The first brief piece of The Foreign Connection, written just before the referendum, foresaw an ominous silence hovering over the Channel to be followed by a silence on the Scottish border, and it very much looks as though the SNP have been handed their opportunities on a gilded platter. Whatever the ability of the UK, and of the EU for that matter, to stumble on into a shaky future, the question of our openness to other times and to other cultures and languages will have a determining effect on the kind of lives we lead. If any border is merely ‘a line on the grass’, to adapt the title of a poem by Tom Paulin, the kinds of walls then erected on this arbitrary line will cast long shadows.

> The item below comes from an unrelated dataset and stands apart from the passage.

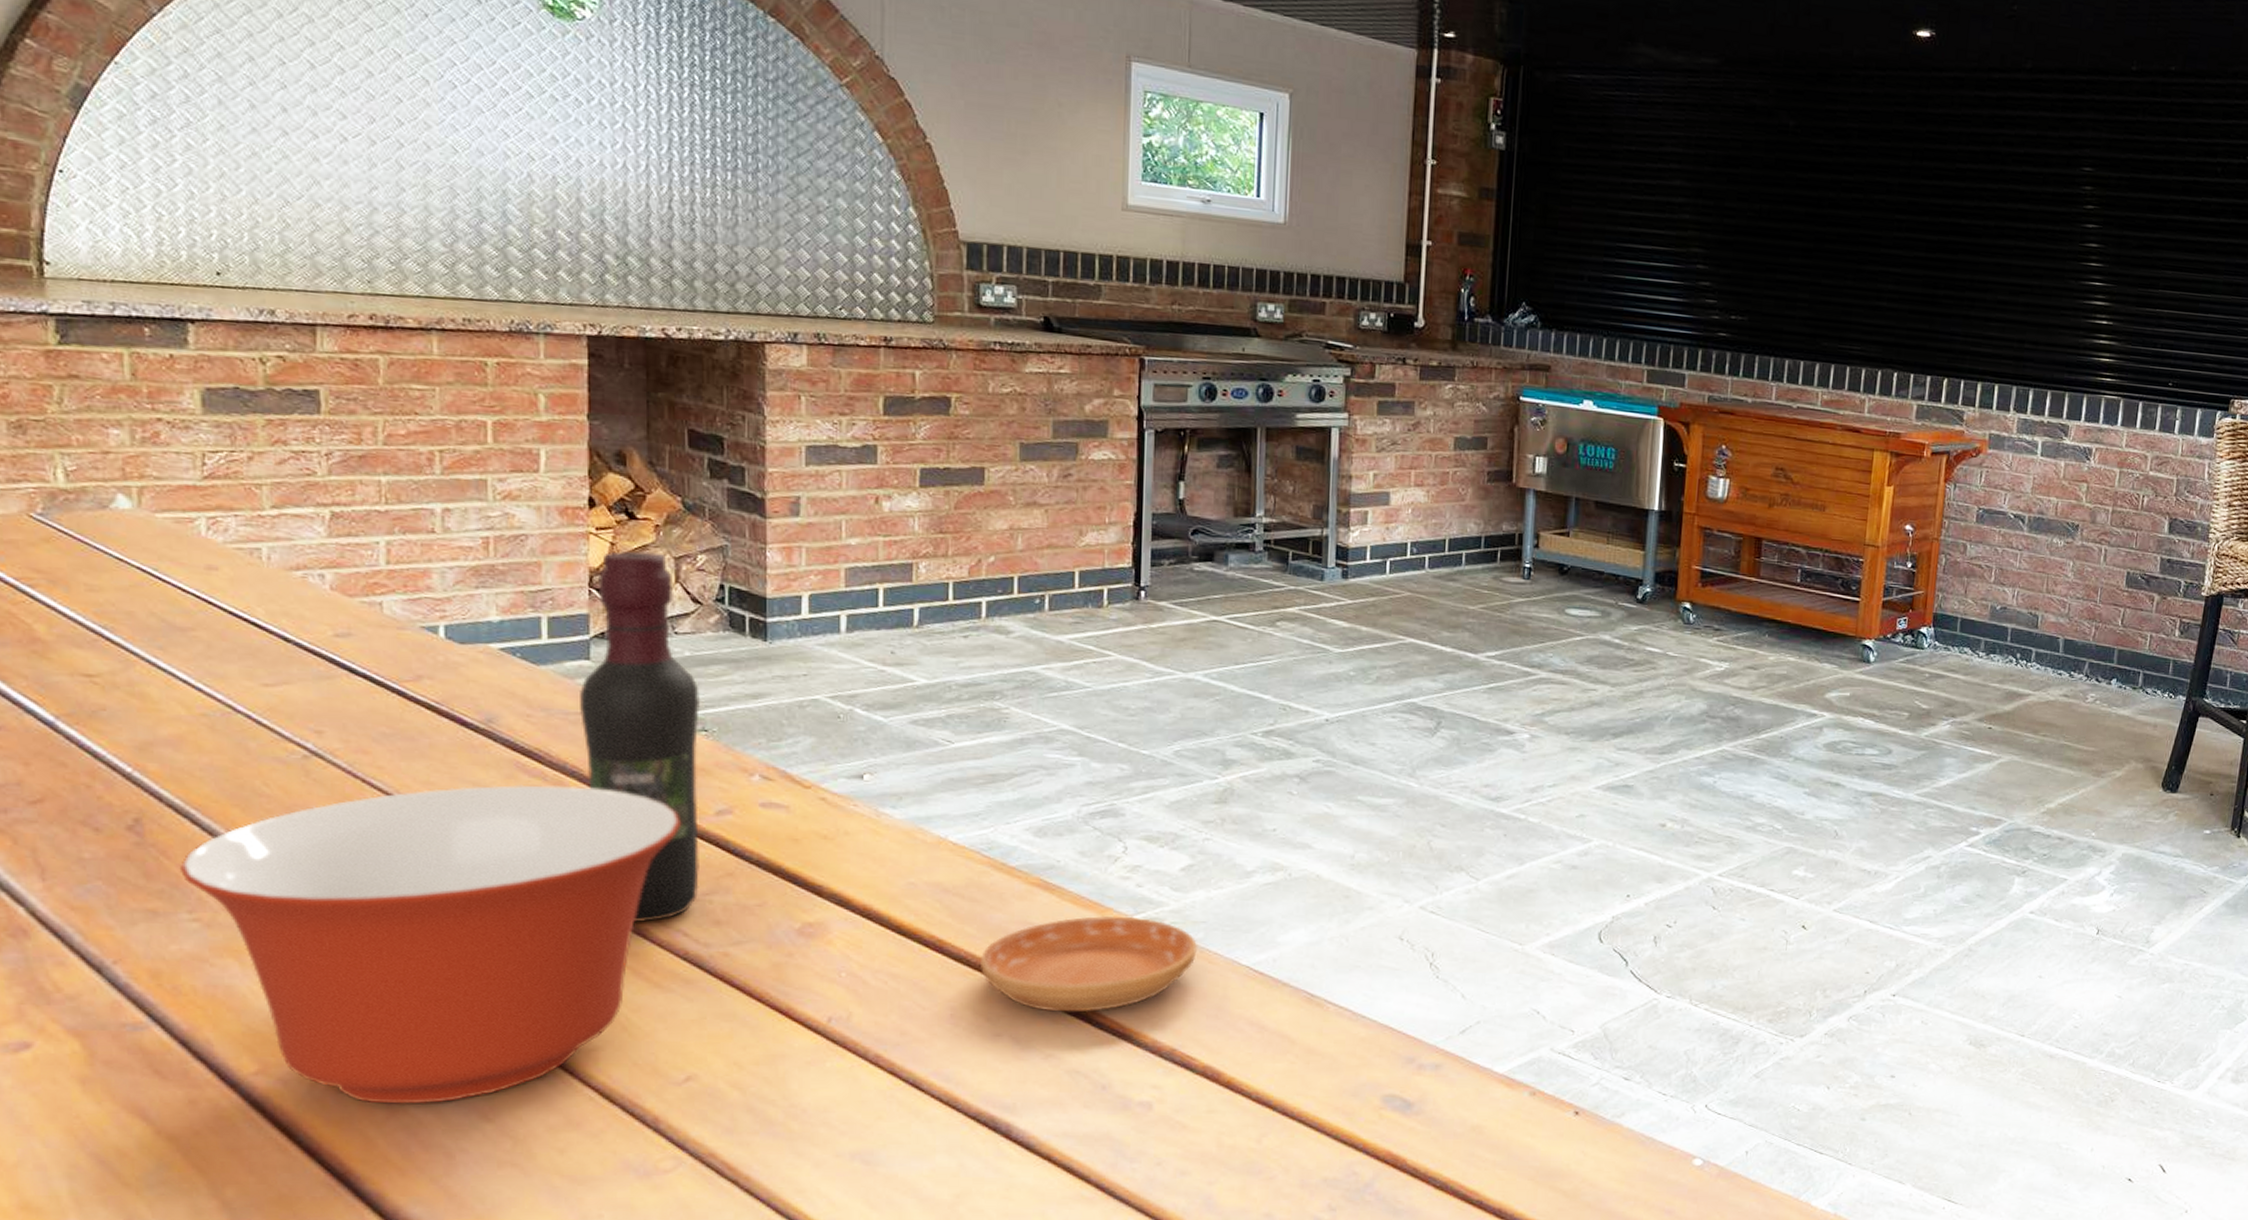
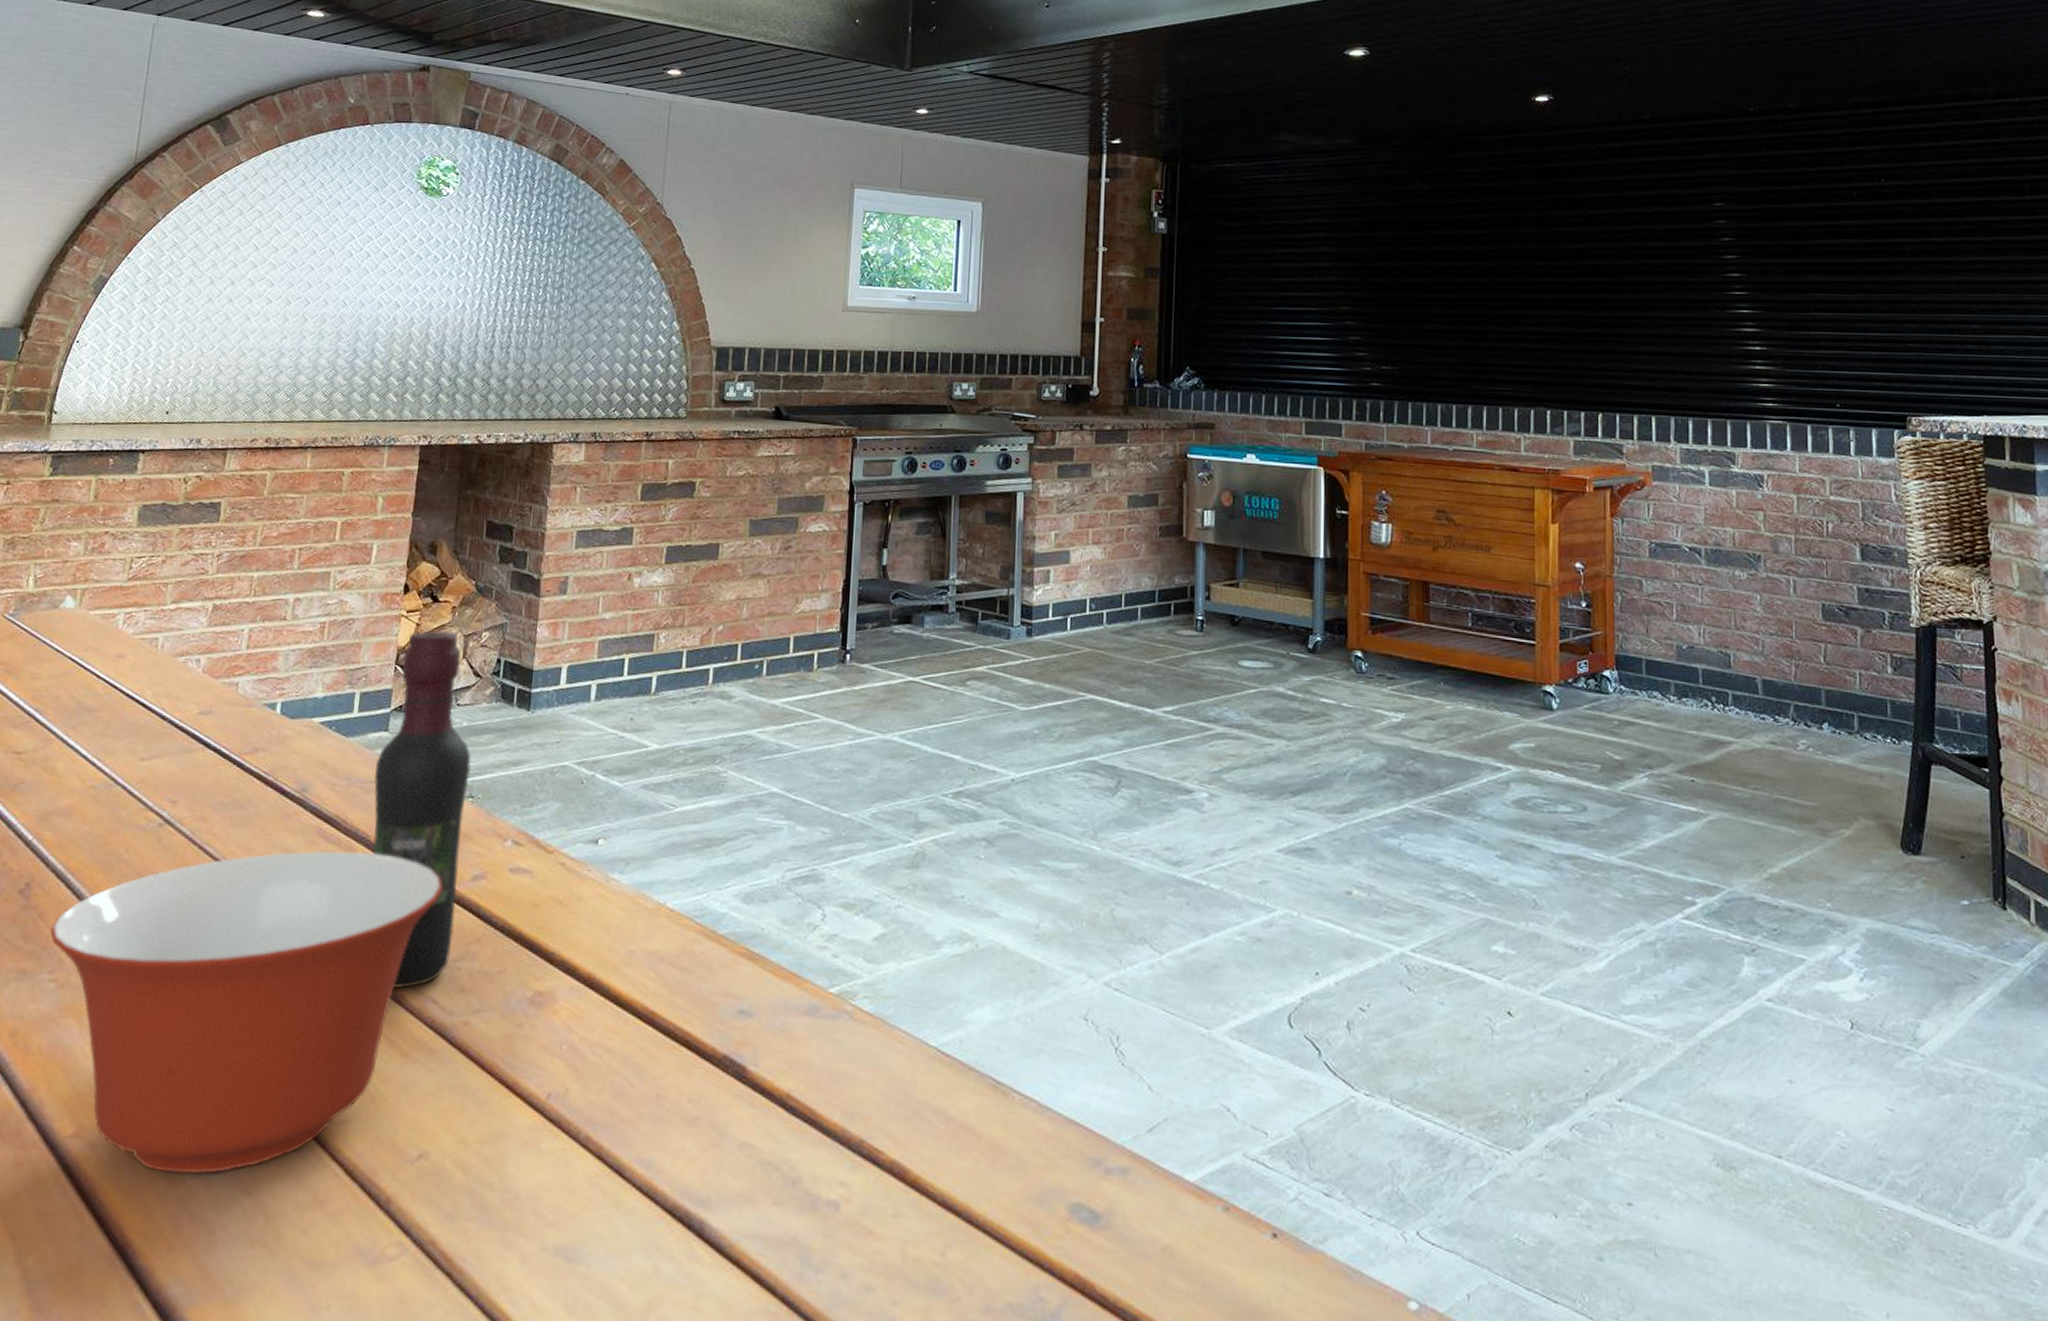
saucer: present [979,915,1197,1013] -> none [686,988,887,1096]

Though I believe in the claims I make in the book and stand behind the instances I give, I am aware of, and touch on, the counter-arguments. Perhaps the most obvious and persuasive one, which I don’t rehearse, is that a poet listens most deeply and ineradicably to the poetry composed in his or her own language. The most potent influences are bound to be those with which we have been on intimate terms for longest, in the language that is most deeply interiorised. Robert Frost’s skepticism about translation (“Poetry... is that which gets lost in translation”) is likely due to his perception that other languages are exterior, that sentence sounds can only be inferred in a living language, that is: one that the poet is alive to. I can see this, but want to stress the role of the unfamiliar as being also, if not equally, essential to the growth of any poet’s mind.

Anne-Louis Girodet-Trioson, 'Comedy and Tragedy', chalk drawing (1814): busts of France's three greatest playwrights — Racine in the centre — are rooted here in translation. A scroll of Euripides in the original Greek lies on the library shelf at the tragedy end (right), while Menander, Aristophanes, Terence and Plautus can be found at the comedy end (left)

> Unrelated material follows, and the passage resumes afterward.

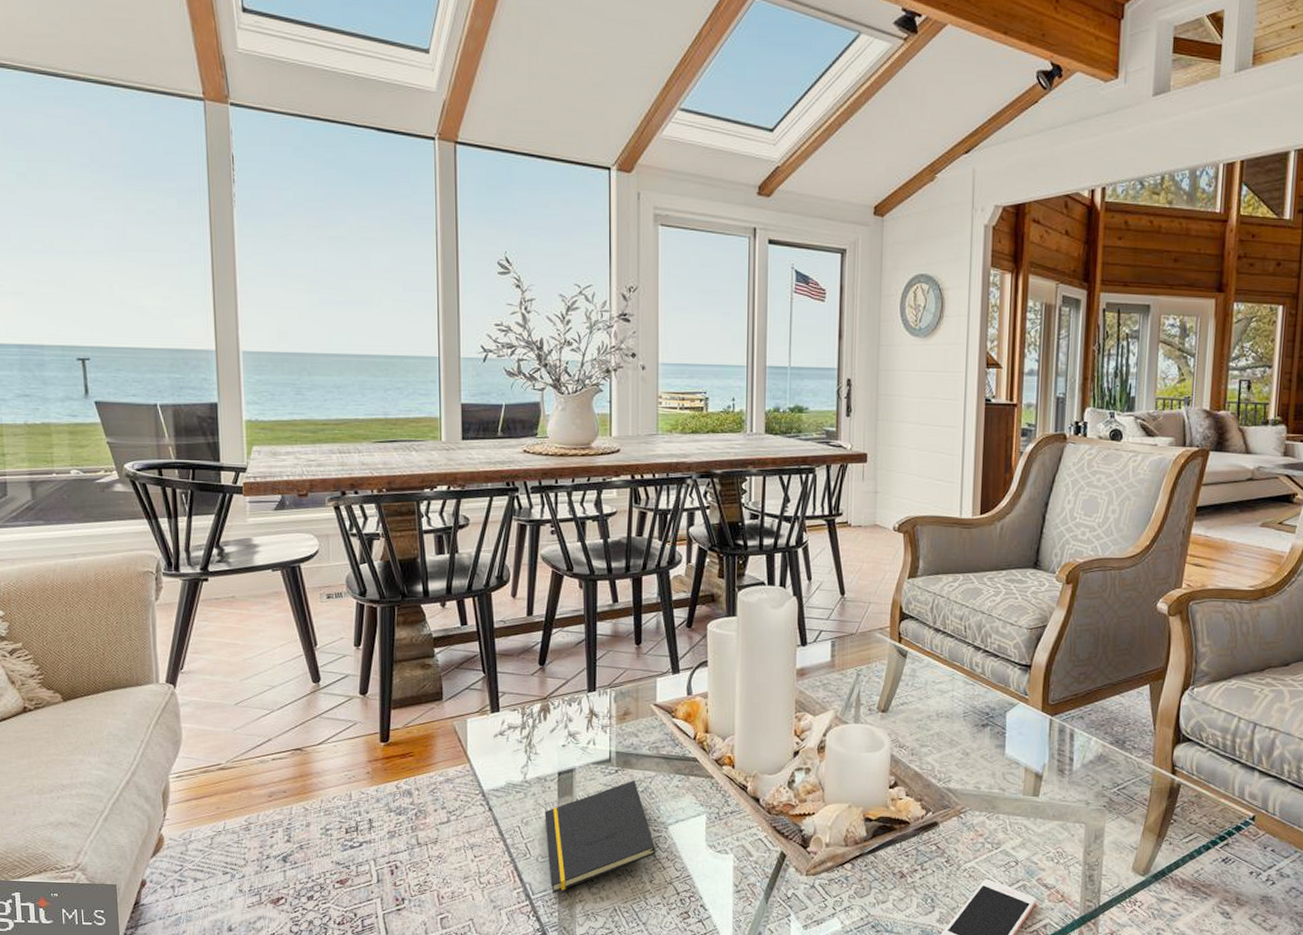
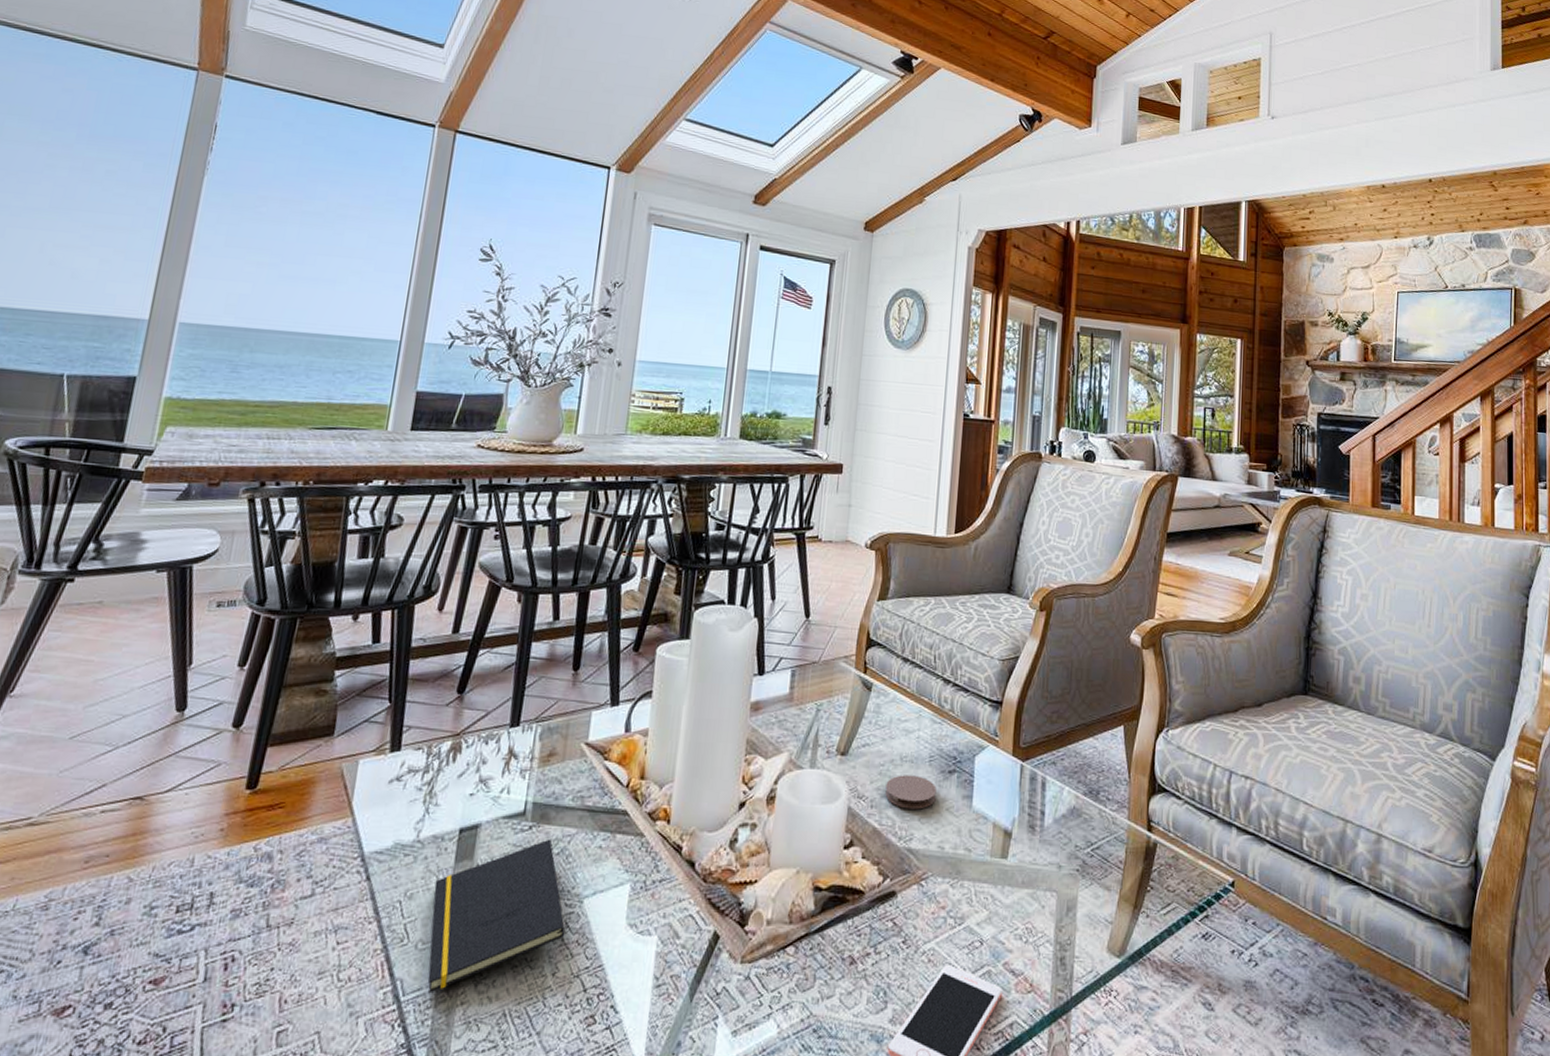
coaster: none [924,728,971,757] -> present [885,775,937,810]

Returning to Mandelstam, in the chapter I mentioned, Brown asks

Is this Racine’s Phèdre or Mandelstam’s? But the question is too limited. Why should one exclude the predecessors of Racine – Euripides and Seneca – from the question of proprietorship?’

It’s an especially relevant question, as it’s admitted by Racine himself in the opening words of his preface to the play:

Voici encore une tragédie dont le sujet est pris d'Euripide. Quoique j'aie suivi une route un peu différente de celle de cet auteur pour la conduite de l'action, je n'ai pas laissé d'enrichir ma pièce de tout ce qui m'a paru le plus éclatant dans la sienne.
[Here yet again is a tragedy whose subject is taken from Euripides. Although I have followed a different path from that of this author with regard to the plot, I have not failed to enrich my play with all that seemed to me most striking in his work.]

By his inclusion of these predecessors, the Greek, the Roman and the French, Brown shows how the Russian poet has laid claim to as well as extended a wide and millenial culture. During a reading in the early 1930s, in answer to a potentially perilous question as to how he would define Acmeism, the movement to which he had belonged as a young poet, Mandelstam’s famous and loaded response was ‘A nostalgia for world culture’. One can only feel nostalgia for something lost or at least vanishing, and his remark delivered at a time when Stalin’s policy of ‘Socialism in One Country’ was underway was in itself a risky declaration and rightly suggested quite how fragile and imperilled such a concept was, and is.